- **Yang Dikerjakan**: Silakan tuliskan semua tanggal kalender Masehi yang tercantum dalam artikel tentang KH. Ali Musthofa Ya'qub dan Syiah, dalam bentuk yang dipakai di artikel itu.

- **Teks Sumber**:
__________

Saturday, April 30, 2016

Kh. Ali Mushofa Ya'qub Tegas Terhadap Kesesatan Syiah. “Banyak Kyai Nu Menegur Saya Karena Tulisan Dan Sikap Saya”


KH. DR. Ali Mustafa Yaqub

Titik Temu Wahabi-NU (Prof. Dr. Ali Mushthofa Ya’kub)
Prof. Dr. Ali Mushthofa Ya’kub: Jangan Mau Jadi Jangkrik! [Untuk Orang NU yang Mau Diadu Domba Dengan Wahhabi]
KH. Ali Mushofa Ya'qub tegas terhadap 
kesesatan Syiah

A. Z. MuttaqinKamis, 21 Rajab 1437 H / 28 April 2016 18:02
KH. Dr. Ali Musthofa Ya’qub M.A.,saat menjadi Imam Besar Masjid Istiqlal Jakarta, sangat tegas berbicara tentang kesesatan dan bahaya Syiah. Dia dikenal sebagai tokoh Umat yang sangat lugas dan tegas dalam membela Islam dan Umat Islam. Kiai juga tak segan mengingatkan bahaya Syiah bagi Umat dan NKRI. Dirinya mengaku kecolongan saat ada pendeta Syiah berbicara di Masjid Istiqlal.
Kiai Ali Musthofa pernah mengatakan ceramah pendeta Syiah di Masjid Istiqlal yang meresahan kaum Muslimin Ahlus Sunnah sudah masuk dalam kategori membahayakan NKRI.
“Memang benar, ada ulama Syi’ah dari Iran yang memberikan ceramah di masjid Istiqlal hari Jum’at Kemarin. Cuma yang mempunyai wewenang untuk memberikan izin itu bukan saya tetapi Badan Pelaksana Pengelola Masjid Istiqlal di bawah pengawasan Kementerian Agama,” kata Kiai Musthofa lansir hidayatullah.com, Sabtu (22/11/2014).
Menurutnya, ceramah salah satu pendeta Syi’ah asal Iran di Masjid Istiqlal hari Jum’at (21/11/2014) lalu telah membuat keresahan kalangan umat Islam, khususnya Ahlus Sunnah Wal Jama’ah.
Dia membenarkan bila acara itu diadakan di Masjid Istiqlal pada hari Jumat kemarin, di mana ketika itu dirinya sedang ada urusan ke Pontianak. Awalnya informasi yang dia terima ada dua tamu, satu imam Masjid Kubah (Madinah), satunya lagi dari Iraq. Rupanya setelah datang dari Pontianak dia baru faham jika yang ceramah itu justru dari Iran, bukan dari Iraq.
Kiai Ali Musthofa mengatakan dirinya sudah berulangkali memberikan masukan kepada Badan Pengelola Pelaksana Masjid Istiqlal untuk tidak memberikan kesempatan kepada ulama Syi’ah untuk berceramah di Masjid Istiqlal karena hal itu hanya akan menimbulkan kontroversi, kecuali hanya untuk melaksanakan shalat saja.

__________

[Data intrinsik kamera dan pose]
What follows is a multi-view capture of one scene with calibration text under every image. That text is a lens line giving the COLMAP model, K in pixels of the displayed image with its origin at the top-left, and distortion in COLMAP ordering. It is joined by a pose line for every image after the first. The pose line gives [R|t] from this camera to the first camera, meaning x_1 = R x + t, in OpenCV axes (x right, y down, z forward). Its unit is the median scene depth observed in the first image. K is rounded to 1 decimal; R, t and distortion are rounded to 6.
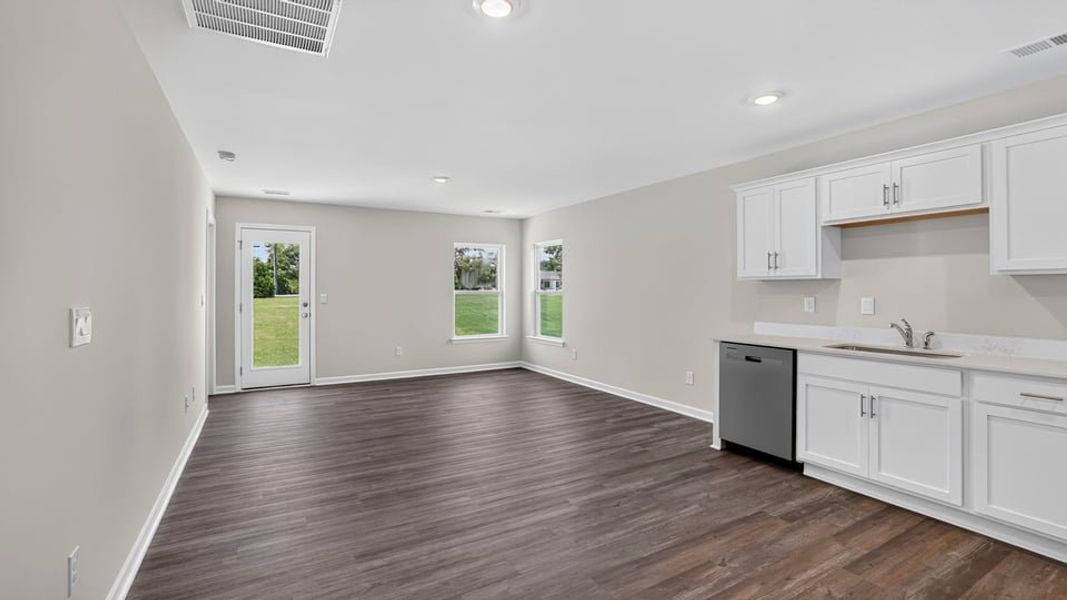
lens RADIAL K [[467.1, 0, 522.3], [0, 467.1, 285.9], [0, 0, 1]] dist [-0.043788, 0.015144]
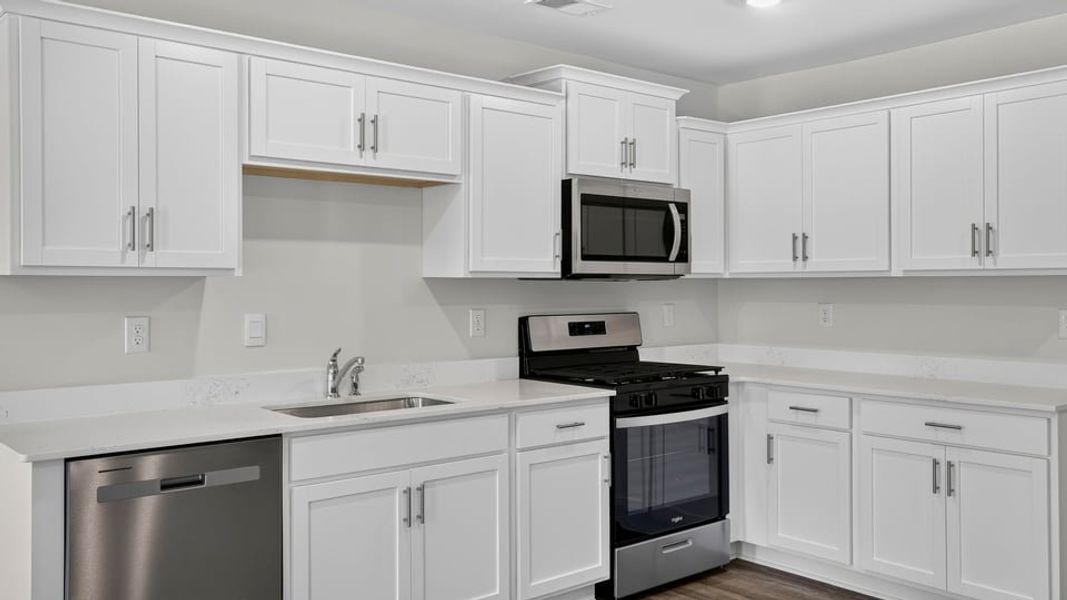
lens RADIAL K [[907.8, 0, 524.9], [0, 907.8, 292.0], [0, 0, 1]] dist [0.040353, 0.002366]
pose [[-0.181120, -0.008287, 0.983426, -0.260655], [-0.008274, 0.999942, 0.006903, -0.007258], [-0.983426, -0.006887, -0.181178, 0.736011]]
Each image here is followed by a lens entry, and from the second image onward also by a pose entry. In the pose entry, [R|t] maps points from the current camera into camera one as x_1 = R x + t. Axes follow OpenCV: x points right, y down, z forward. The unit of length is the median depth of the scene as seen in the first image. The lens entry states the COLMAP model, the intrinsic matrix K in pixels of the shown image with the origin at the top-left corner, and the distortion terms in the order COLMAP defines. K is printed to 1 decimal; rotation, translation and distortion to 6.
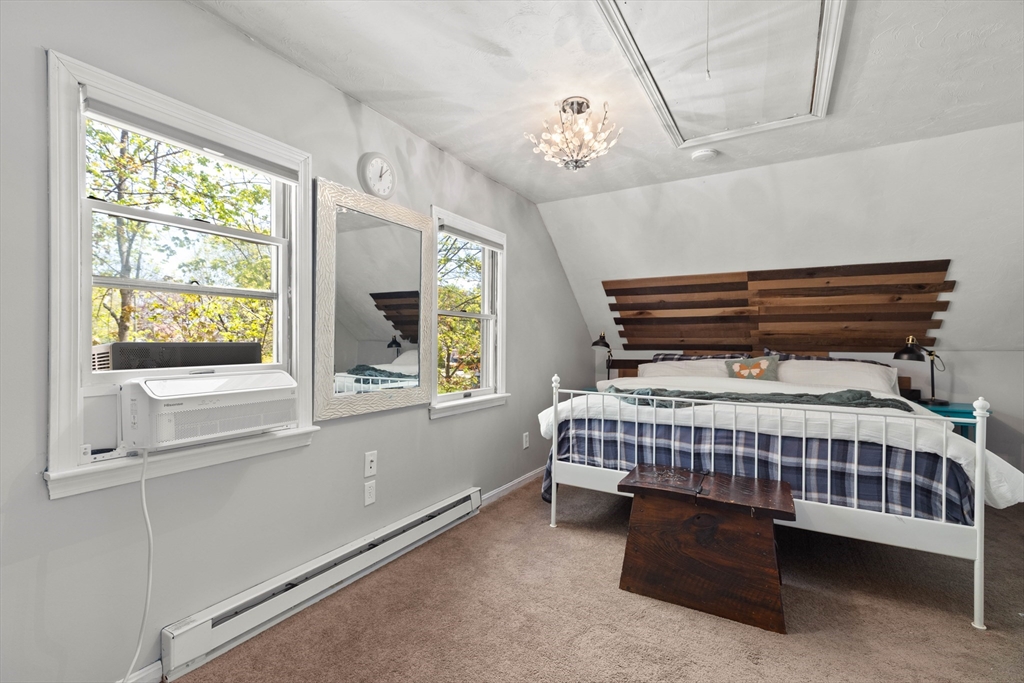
lens RADIAL K [[457.2, 0, 509.1], [0, 457.2, 339.9], [0, 0, 1]] dist [0.002419, 0.000335]
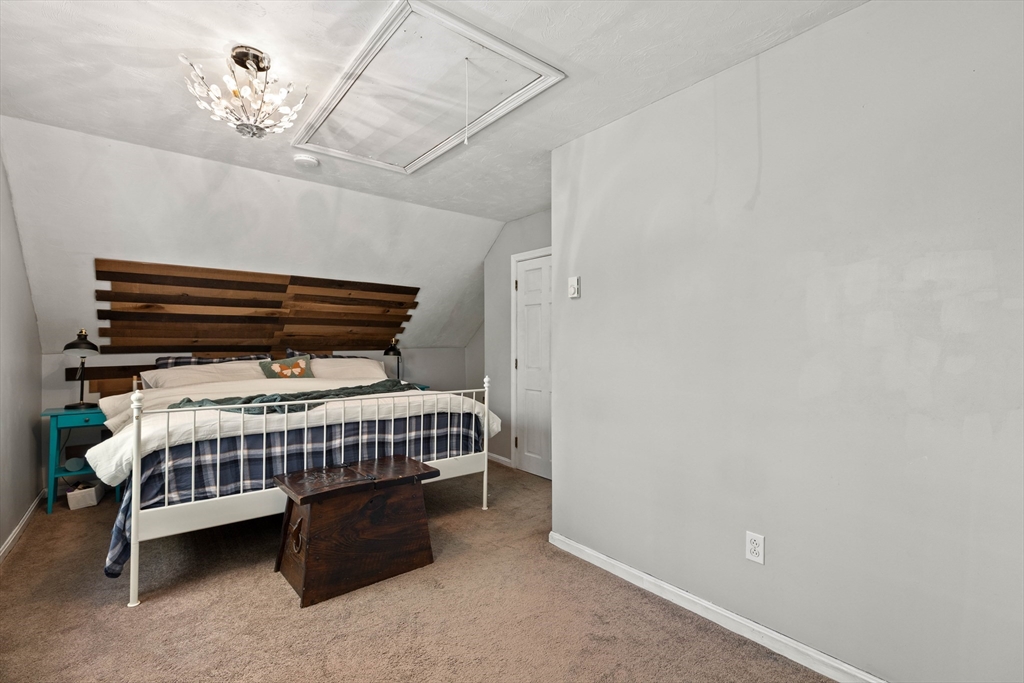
lens RADIAL K [[458.6, 0, 512.1], [0, 458.6, 344.0], [0, 0, 1]] dist [0.002813, 0.000058]
pose [[0.346931, -0.005441, 0.937875, -0.393624], [-0.005355, 0.999955, 0.007782, -0.005578], [-0.937876, -0.007722, 0.346886, 0.222565]]
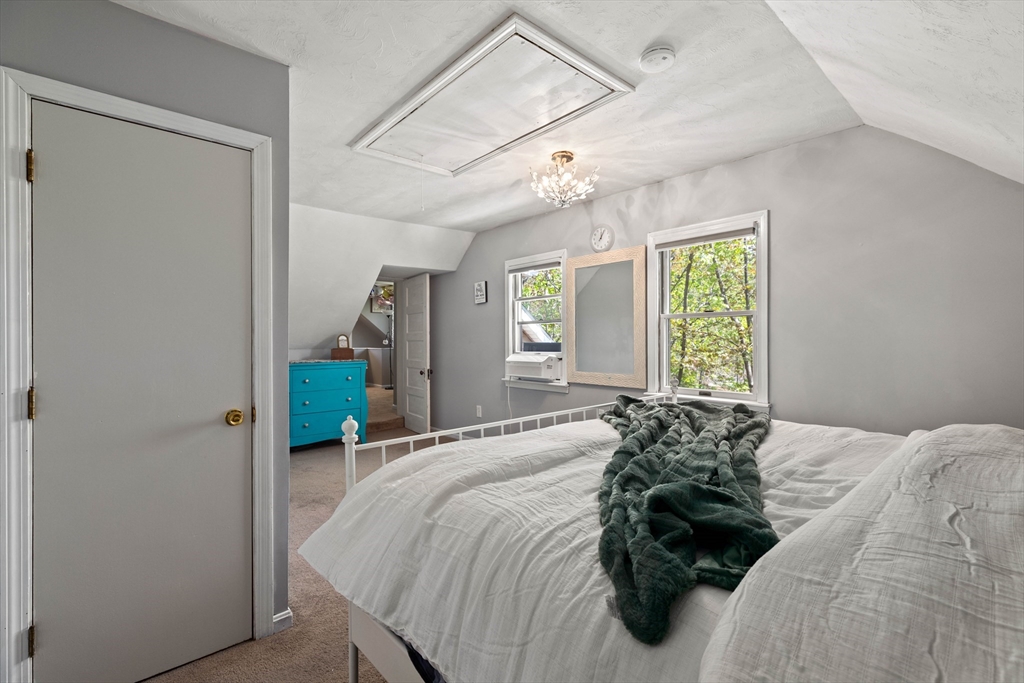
lens RADIAL K [[458.6, 0, 512.1], [0, 458.6, 344.0], [0, 0, 1]] dist [0.002813, 0.000058]
pose [[-0.301630, 0.000739, -0.953425, 1.179985], [0.004509, 0.999990, -0.000651, 0.010387], [0.953414, -0.004495, -0.301630, 1.045115]]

__________

- **Hasil Latihan**:
- Saturday, April 30, 2016
- 28 April 2016
- 22/11/2014
- 21/11/2014